あなたの浮気のせいにされるんです (^^)
新しい女が登場したらご用心\(^o^)/』

(は???)

 仁菜は嫌な気分になる。たちの悪いいたずらだ。御剣は人気だから、2人の噂を耳にした誰かに嫉妬されているのだろう、大騒ぎするほどのことでもない。彼女はそのメールをすぐに削除した。
 しかし、心の中に、一抹の不安が浮かび上がる。

 以前、「御剣検事はプレイボーイッス」って糸鋸刑事は言っていたし、このメールに書いてあるように、彼が冷めたらこの関係が終わるんだろうという気持ちもなくはない。常に上級のものを好む彼が、なぜ自分を選んだのかも謎のままだし。
 新しい女‥‥‥そういえば、最近、検事局のロビーで、キャスターをしている美人女優を何度か見かけた。御剣が彼女の番組に出演して以来、彼にご執心という噂を聞いたが、あんな有名人がまさか‥‥?

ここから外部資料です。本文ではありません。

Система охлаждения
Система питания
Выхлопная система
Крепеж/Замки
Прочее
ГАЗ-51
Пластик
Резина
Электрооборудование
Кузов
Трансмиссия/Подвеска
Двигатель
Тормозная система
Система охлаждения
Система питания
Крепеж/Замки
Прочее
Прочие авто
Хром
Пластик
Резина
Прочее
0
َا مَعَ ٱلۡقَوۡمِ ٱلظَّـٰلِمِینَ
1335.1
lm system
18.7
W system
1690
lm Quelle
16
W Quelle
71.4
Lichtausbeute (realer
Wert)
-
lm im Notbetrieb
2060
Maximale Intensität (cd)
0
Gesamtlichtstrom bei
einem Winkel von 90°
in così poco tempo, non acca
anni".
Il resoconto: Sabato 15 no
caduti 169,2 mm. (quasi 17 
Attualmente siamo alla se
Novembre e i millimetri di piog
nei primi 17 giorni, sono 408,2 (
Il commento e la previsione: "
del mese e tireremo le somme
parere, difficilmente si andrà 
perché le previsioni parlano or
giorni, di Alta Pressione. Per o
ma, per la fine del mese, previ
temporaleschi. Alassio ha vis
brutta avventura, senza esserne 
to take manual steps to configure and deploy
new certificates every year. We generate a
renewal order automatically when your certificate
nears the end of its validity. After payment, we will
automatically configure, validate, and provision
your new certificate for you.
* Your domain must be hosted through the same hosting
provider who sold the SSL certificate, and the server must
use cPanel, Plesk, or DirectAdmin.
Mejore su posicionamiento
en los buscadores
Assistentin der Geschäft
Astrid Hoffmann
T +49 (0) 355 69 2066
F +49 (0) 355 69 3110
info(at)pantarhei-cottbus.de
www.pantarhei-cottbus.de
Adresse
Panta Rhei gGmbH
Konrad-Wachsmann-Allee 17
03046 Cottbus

 その日の夜、御剣は、仁菜の部屋にやってきた。赤い上着を脱ぐと、いつものようにダイニングチェアに腰を下ろす。狭い仁菜の部屋では、そこが彼の指定席だ。見たい番組があるらしく、来て早々、「ちょっといいだろうか」と言って、めずらしく自分でテレビをつけた。壁際にある小さい画面には、例のキャスターの笑顔か映し出された。
 
「‥‥この女優さん、最近よくロビーで見かけますよ」仁菜は思わず言った。
「ああ」
 気のないようすで御剣が答える。
(やっぱり知ってるんだ‥‥‥)
「何しに来てるんですか?」
「この間は、テレビ局に届いたファンレターを届けてくれた」
「ふ、ふうん‥‥‥」
(ファンレター?? しかもそれをわざわざ???)

 彼は、担当している殺人事件の報道を見たかったようで、彼女が捜査状況のニュースを読み上げ始めると、緩く腕を組んで、じっと画面を見つめた。仕事の目だ、たぶん‥‥‥仁菜は彼の様子をちらちら見てそう思うが、やはり気になる。
 しかし、それ以上、その女優についての質問はできなかった。

 お茶でもいれようと、仁菜は立ち上がりながら声をかけた。 
「‥‥‥そういえば今日、裁判所で私とすれ違ったの気づいてましたか?」
「いや」彼はテレビ画面を見たままだ。
「ずっと見てたのにー。全然こっち見てくれないし‥‥ひどいです」少しむくれてみる。